BRIEF: From the accountancy passage below, return the text between "Each and every" and "(3). Nominal Accounts.", inclusive, copied word for word.

DOCUMENT SEGMENT:
Segment Open
Accountancy is the art of communicating information of financial nature about a business entity like a sole proprietorship, partnership, company (Pvt. Ltd as well as Ltd) to the owners like sole proprietor, partners and shareholders respectively. The reports or statements contain information about the financial ‘health’ of the concern.

The American Institute of Certified Public Accounts defines Accountancy as the “art of recording classifying and summarizing in a significant manner and in terms of money, transactions and events which are, in part at least, of financial character, and interpreting the results thereof.”
Generally, all transactions of financial nature have to be recorded. All the transactions are recorded first in the basic books or first books of accounts called the Journal Book. Few examples of journals are (a). Owner invested $10,000 in the company. Now, the journal entry for this transaction would be
Cash A/c ________________10,000
_________Owner’s equity A/c_____________10,000

The Accounting that we see today, the double-entry system of accounting first emerged in Italy in the 14th century, where traders began to require more capital than a single individual was able to invest. The development of Joint Stock Companies created another need for the concept of accountancy’s scope to include the accounts of Companies.
Each and every transaction in accounting is recorded based on few simple rules which are followed to record transactions. Accounts are classified based on their type. There are three types of accounts. They are (1). Personal Accounts, (2). Real Accounts and (3). Nominal Accounts.
Segment Closed
[Stored data entries]
Segment Open
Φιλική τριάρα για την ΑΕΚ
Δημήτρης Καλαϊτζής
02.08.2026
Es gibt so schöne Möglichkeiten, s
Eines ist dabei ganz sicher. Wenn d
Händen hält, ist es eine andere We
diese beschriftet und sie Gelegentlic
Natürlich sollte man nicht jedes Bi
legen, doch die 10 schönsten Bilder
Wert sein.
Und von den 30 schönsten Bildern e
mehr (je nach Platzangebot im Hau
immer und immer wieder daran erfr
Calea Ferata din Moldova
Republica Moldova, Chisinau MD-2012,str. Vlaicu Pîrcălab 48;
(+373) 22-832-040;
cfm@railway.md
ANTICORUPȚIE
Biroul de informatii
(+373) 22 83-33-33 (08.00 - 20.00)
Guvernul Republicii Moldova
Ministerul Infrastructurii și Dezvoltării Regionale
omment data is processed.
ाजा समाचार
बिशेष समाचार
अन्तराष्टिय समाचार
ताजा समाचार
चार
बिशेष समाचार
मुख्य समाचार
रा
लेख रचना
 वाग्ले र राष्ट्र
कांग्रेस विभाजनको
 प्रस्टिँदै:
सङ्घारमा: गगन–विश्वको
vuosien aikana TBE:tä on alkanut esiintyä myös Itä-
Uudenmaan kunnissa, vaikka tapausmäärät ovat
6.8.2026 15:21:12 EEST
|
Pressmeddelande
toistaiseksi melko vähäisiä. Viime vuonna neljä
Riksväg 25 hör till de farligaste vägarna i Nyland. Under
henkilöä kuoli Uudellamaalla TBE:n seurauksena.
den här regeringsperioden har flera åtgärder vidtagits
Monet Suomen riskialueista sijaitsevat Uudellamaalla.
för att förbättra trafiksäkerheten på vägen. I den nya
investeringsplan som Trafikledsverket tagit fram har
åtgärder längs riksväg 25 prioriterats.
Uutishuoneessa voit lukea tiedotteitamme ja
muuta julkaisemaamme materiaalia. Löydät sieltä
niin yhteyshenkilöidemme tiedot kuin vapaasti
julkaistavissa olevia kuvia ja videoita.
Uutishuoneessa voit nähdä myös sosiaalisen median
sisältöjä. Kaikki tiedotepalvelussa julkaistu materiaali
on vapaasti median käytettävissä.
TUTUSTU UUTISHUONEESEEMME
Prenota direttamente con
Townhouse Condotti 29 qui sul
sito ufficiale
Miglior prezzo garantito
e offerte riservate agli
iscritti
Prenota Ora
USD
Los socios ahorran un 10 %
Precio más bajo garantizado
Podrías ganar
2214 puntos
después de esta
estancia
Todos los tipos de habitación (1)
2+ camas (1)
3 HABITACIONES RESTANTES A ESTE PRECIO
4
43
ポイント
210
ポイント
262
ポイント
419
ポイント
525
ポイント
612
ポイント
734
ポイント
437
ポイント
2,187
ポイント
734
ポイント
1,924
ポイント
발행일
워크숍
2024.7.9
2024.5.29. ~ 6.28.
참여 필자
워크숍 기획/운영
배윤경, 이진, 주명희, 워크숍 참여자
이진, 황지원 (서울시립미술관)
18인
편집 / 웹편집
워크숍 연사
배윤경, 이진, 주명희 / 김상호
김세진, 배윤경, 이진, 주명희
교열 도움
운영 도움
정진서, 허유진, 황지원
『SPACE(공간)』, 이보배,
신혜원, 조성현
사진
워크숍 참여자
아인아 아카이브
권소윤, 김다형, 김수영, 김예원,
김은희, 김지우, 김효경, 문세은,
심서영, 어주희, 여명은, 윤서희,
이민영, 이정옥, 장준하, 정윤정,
Segment Closed
EXERCISE ANSWER:
Each and every transaction in accounting is recorded based on few simple rules which are followed to record transactions. Accounts are classified based on their type. There are three types of accounts. They are (1). Personal Accounts, (2). Real Accounts and (3). Nominal Accounts.